* [Directive]: Change "be so kind as to" to "be good enough to" in the entries, starting at the first one and ending at the line that contains "12 h 26 min". Give those lines again with nothing else altered.

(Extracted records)
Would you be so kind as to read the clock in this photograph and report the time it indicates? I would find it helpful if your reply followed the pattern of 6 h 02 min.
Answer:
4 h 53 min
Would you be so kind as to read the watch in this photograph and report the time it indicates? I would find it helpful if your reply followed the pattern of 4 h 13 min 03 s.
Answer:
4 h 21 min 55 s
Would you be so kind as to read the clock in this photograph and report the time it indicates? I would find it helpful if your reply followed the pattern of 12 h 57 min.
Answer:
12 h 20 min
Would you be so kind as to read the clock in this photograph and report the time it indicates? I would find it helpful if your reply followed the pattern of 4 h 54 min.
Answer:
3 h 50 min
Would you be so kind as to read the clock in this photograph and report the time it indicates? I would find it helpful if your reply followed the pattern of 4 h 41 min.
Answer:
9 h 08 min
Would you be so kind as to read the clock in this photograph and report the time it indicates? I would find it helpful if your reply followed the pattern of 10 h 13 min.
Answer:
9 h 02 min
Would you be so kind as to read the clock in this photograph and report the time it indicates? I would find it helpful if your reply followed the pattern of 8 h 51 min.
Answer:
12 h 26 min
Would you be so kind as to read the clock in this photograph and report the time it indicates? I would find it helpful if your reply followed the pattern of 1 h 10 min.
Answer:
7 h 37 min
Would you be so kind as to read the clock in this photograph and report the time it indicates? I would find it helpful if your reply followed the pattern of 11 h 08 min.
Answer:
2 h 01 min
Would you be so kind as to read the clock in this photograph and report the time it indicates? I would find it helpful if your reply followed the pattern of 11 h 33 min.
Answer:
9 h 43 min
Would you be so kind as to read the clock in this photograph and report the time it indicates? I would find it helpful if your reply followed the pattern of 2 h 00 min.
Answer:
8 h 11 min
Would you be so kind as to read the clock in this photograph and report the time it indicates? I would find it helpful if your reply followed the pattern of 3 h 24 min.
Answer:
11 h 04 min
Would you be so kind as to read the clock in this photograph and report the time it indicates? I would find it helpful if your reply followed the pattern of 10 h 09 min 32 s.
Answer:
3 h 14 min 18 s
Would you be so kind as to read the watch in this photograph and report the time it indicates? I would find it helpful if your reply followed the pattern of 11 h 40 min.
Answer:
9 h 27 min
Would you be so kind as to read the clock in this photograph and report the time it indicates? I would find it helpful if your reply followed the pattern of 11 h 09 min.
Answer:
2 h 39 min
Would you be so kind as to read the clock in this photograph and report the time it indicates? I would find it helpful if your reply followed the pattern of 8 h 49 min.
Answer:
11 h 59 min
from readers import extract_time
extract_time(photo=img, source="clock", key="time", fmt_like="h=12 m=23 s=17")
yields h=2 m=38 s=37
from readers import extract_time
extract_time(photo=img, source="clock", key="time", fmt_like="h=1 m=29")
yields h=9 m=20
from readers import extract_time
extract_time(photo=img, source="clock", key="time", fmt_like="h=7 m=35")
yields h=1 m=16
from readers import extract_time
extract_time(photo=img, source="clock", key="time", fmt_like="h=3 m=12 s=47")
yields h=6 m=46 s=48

* [Exercise response]:
Would you be good enough to read the clock in this photograph and report the time it indicates? I would find it helpful if your reply followed the pattern of 6 h 02 min.
Answer:
4 h 53 min
Would you be good enough to read the watch in this photograph and report the time it indicates? I would find it helpful if your reply followed the pattern of 4 h 13 min 03 s.
Answer:
4 h 21 min 55 s
Would you be good enough to read the clock in this photograph and report the time it indicates? I would find it helpful if your reply followed the pattern of 12 h 57 min.
Answer:
12 h 20 min
Would you be good enough to read the clock in this photograph and report the time it indicates? I would find it helpful if your reply followed the pattern of 4 h 54 min.
Answer:
3 h 50 min
Would you be good enough to read the clock in this photograph and report the time it indicates? I would find it helpful if your reply followed the pattern of 4 h 41 min.
Answer:
9 h 08 min
Would you be good enough to read the clock in this photograph and report the time it indicates? I would find it helpful if your reply followed the pattern of 10 h 13 min.
Answer:
9 h 02 min
Would you be good enough to read the clock in this photograph and report the time it indicates? I would find it helpful if your reply followed the pattern of 8 h 51 min.
Answer:
12 h 26 min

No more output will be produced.